Fouts ramps up attacks on Hackel over landfill dumping

Nicquel Terry
The Detroit News

A dispute over environmental concerns at Freedom Hill has amplified with Warren Mayor Jim Fouts increasingly targeting Macomb County Executive Mark Hackel, accusing him of covering up “illegal dumping.”

On Thursday, Fouts again criticized the county for allowing a contractor to dump for free fill dirt at Freedom Hill Amphitheatre in Sterling Heights to create a berm barrier to block sound and lights from nearby neighborhoods and to level the parking lot.

Fouts said in a public statement the contractor should have been billed $90,000 for the project, which also damaged methane vent pipes, uprooted trees and caused leachate to leak.

Deputy County Executive Mark Deldin said Thursday that Hackel’s office would no longer be responding to Fouts’ statements.

The South Macomb Disposal Authority “has jurisdiction for that landfill so they are the only ones that we are dealing with,” Deldin said. “We are done responding to (Fouts’) inaccurate remarks and accusations.”

The dispute — which started when Fouts made Facebook posts accusing the county of negligence for pouring excavated dirt from road projects over an old landfill — has led to the nasty back-and-forth between Fouts and Hackel.

Fouts pulled Sterling Heights Mayor Michael Taylor into the fray, criticizing him for issuing a soil erosion permit to the county.

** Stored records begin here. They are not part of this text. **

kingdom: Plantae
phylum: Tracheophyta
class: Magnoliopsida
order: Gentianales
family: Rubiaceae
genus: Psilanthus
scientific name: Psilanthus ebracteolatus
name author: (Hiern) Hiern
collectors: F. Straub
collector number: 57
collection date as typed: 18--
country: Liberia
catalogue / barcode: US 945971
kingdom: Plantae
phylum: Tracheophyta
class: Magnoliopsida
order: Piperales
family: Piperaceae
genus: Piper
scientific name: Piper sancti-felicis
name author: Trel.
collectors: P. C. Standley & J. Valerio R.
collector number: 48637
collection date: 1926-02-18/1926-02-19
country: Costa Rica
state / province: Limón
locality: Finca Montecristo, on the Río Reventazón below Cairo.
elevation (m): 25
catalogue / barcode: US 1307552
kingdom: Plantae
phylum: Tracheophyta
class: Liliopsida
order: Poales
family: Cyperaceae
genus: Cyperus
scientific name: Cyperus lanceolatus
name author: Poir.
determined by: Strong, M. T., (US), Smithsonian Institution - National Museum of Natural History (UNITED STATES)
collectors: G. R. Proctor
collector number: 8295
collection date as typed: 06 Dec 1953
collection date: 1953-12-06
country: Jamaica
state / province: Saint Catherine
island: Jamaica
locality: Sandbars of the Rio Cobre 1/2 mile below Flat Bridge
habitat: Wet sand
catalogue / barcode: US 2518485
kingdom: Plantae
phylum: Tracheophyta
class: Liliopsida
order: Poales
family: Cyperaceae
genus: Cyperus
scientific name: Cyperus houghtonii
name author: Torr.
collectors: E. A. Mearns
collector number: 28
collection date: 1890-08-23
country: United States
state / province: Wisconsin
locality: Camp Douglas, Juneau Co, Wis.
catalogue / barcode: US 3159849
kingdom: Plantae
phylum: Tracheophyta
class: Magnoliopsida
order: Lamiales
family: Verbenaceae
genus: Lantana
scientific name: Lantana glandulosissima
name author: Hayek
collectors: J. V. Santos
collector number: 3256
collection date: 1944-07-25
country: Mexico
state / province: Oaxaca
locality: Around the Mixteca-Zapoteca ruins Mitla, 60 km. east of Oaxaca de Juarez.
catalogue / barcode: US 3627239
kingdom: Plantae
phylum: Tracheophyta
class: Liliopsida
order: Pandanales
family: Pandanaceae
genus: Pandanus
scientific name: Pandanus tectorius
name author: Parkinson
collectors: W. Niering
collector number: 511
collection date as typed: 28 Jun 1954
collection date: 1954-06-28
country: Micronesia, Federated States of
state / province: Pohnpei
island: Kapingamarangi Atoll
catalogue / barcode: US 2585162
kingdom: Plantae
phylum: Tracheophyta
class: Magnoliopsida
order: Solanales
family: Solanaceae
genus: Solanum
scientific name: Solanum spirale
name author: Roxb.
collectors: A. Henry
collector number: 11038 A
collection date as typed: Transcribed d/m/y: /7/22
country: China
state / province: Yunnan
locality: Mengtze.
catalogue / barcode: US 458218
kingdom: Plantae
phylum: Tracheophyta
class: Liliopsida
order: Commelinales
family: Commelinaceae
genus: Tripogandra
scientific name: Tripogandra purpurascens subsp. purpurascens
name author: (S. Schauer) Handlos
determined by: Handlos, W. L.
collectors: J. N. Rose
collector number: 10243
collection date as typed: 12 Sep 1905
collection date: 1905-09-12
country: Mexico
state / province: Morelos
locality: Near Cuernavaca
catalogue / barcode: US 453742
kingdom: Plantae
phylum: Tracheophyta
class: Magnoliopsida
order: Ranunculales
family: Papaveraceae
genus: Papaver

Deldin said the dumping project was a mutual favor between the county and the contractor. Generally, the county would have had to pay for dirt to build the berm, and the contractor would have to pay to dump its excavated dirt, Deldin said.

“We improved the parking situation but we created a concern about too much weight being on the landfill and that’s what we are remediating,” he said.

The contractor indemnified the county for any corrective action so it will not cost Macomb County anything, he said.

Fouts has called for the state attorney general to investigate the county’s actions.

SMDA officials disputed Fouts’ claim that there was any environmental hazard.

It released a statement this week indicating the issues at Freedom Hill had already been discovered by engineers before Fouts brought it to the public’s attention.

The authority said the problems were noted during a routine inspection Nov. 2 and the Michigan Department of Environmental Quality was alerted two days later.

“There is no environmental disaster and no danger to the public,” authority chairman and St. Clair Shores Mayor Kip Walby said in the statement.

The authority’s statement backs Hackel, who says the site is not dangerous and that Fouts is trying to “incite the public” in his Facebook posts. Fouts wrote initially that the Freedom Hill problems were comparable to the Flint water crisis, but has backtracked on that claim.

In a letter to Hackel dated Wednesday, Fouts said he was “disappointed” Hackel didn’t show up for a scheduled television debate on the controversy.

Fouts said he had planned to present facts that supported his case, including that Hackel authorized “illegal dumping” without a permit for clean-up or notifying the DEQ.

He later accuses Hackel of “cover-ups, possible pollution of waterways and contractor favoritism.”

Deldin admits the county dropped the ball when it didn’t receive permits from the disposal authority and DEQ. “It was a learning experience,” Deldin said. “Nothing was avoided or subverted intentionally.”

The county plans to remediate the issues by regrading the berm; repairing damaged vents, which are used to ensure that methane gas evaporates; replacing broken trees; and plugging holes with clean clay fill where leachate is seeping through.